Our preview trip takes us to Group G which includes massive favorites Belgium and England alongside two of the more surprising names in the 2018 World Cup: Tunisia and debutantes Panama.
After back-to-back quarterfinals in 2014 & 2016, Belgium are heading into the 2018 World Cup knowing that the moment of truth for their current Golden Generation (although signs suggest this isn’t the last one). If this stacked and deep side is to leave its mark, it’s time for a run to the semi finals, just like the 1986 team in Mexico.
Belgium, in theory, have the talent to get there, with Roberto Martinez pulling the strings of a Premier League heavy side that includes Kevin de Bruyne, Eden Hazard, Dries Mertens and Romelu Lukaku. The team has a wealth of experience and depth alongside talent, but things aren’t perfect.
The absence of Nainggolan, something completely personal, means the midfield relies on Axel Witsel and Marouane Fellaini. The defense reiles on 3 centre backs that aren’t the fastest players around, which opponents (not necessarily the ones they have with them in the group) can take advantage of, but overall, Belgium look like one of the more balanced and dangerous sides anyone will encounter in Russia.
Last World Cup was a massive disappointment as England missed out on the round of 16 for the first time since 1994 (didn’t make it at all then). The Euro weren’t much better, as a loss to Iceland in the round of 16 erased a terrific qualifying campaign and impressive stretches in the group with Slovakia, Wales and Russia. This time?
England come with less expectations than usual, and with a squad that seems a bit more flexible tactically, not to mention young and fast, with more of an idea on how to approach a match. Gareth Southgate is no tactical genius, but it does seem that unlike his recent predecessors, he has a better idea of the current strengths in England’s crop of players, fitting his tactics and lineup accordingly.
The two players with the most pressure on them to deliver will be Harry Kane and Raheem Sterling. If England can figure out their jumbled centre back and defensive midfield situation, they can perhaps make quick work of Tunisia and Panama, reaching the Belgium showdown with players to rest instead of calculations on how to qualify.
There’s not a lot going for Tunisia in terms of finding hope to cling to in regards to qualifying from this group. Their qualifying campaign came out of the easiest group in the African preliminaries, and quite a few times when goals were very difficult to come by.

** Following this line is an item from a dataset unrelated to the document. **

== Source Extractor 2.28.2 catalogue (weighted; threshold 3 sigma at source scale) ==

The Eagles of Carthage, in the World Cup for the fifth time and first since 2006, rely on a tenacious midfield led by Ferjani Sassi who plays his football in Saudi Arabia and the acumen of head coach Nabil Maaloul, but their lack of attacking options is an issue.
The most talented Tunisian player is Wahbi Khazri of Rennes, a massive disappointment with Sunderland but quite competent in Ligue 1, who also leads all scorers on the side with 12 international goals up to this point. If Tunisia can find ways of giving Khazri help on counter attacks without creating too many leaks in the back, perhaps this won’t be a quick trip to Russia before heading back home.
Perhaps the weakest side in this World Cup, but also the only team that might not mind finishing at the bottom of the group as long as they get 1 point out of it, and find ways to capitalize on it while pushing the sport forward in the nation. The first World Cup for Panama comes as only 4 players on the squad are in Europe: 19-year old Jose Luis Rodriguez in Gent, Jaime Penedo with Dinamo Bucharest, Erick Davis with Dunajská Streda and Ismael Diaz on Deportivo La Coruna’s B team.
With that, and mostly players spread out across the Americas (including 6 in the MLS, the most represented league on the squad), will begin an attempt to do the impossible – not be the joke of the group. Panama lean on veterans such as Penedo, Blas Perez, Felipe Baloy and others, while hoping that their younger stars like Michael Murillo and Abdiel Arroyo bring something refreshing and invigorating to the table.
The top two seem set, but who will finish first? Belgium look like the stronger side at the moment, so we’ll go with them. And between Tunisia and Panama? Both aren’t impressive sides, but Tunisia probably have more quality which will give them the narrow edge.